**** Record excerpts

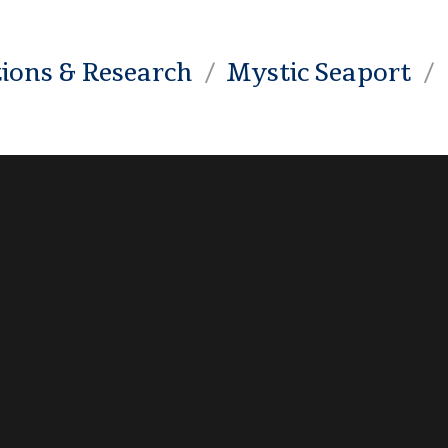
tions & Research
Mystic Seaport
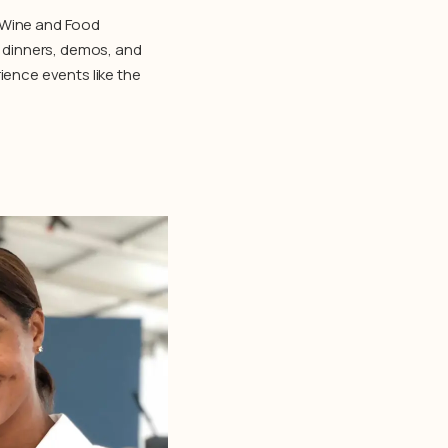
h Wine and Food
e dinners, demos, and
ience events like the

********
**** Record excerpts

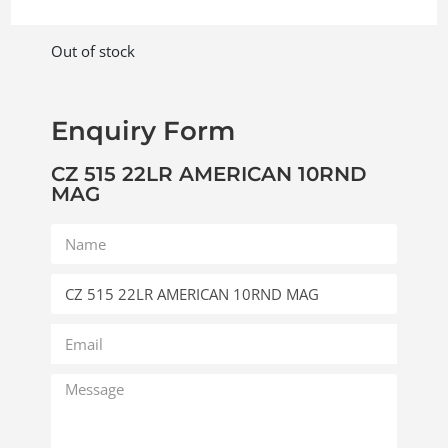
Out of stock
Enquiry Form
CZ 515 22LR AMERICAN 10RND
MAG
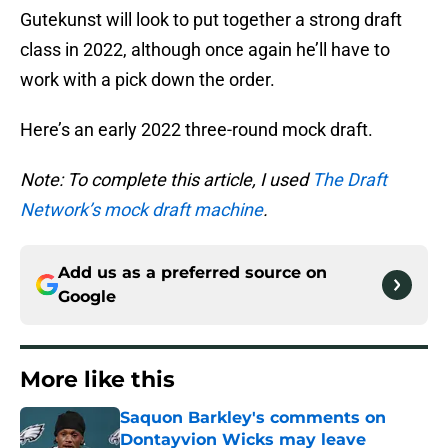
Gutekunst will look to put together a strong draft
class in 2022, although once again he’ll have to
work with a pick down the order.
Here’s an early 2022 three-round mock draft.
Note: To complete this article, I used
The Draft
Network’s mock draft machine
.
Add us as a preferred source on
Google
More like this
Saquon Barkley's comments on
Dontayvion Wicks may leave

********

In the data above, find the line with "tions & Research" and the line with "ience events like the". Please copy exactly those two lines and every line between them, but not the pictures.

Solution ▸
tions & Research
Mystic Seaport
h Wine and Food
e dinners, demos, and
ience events like the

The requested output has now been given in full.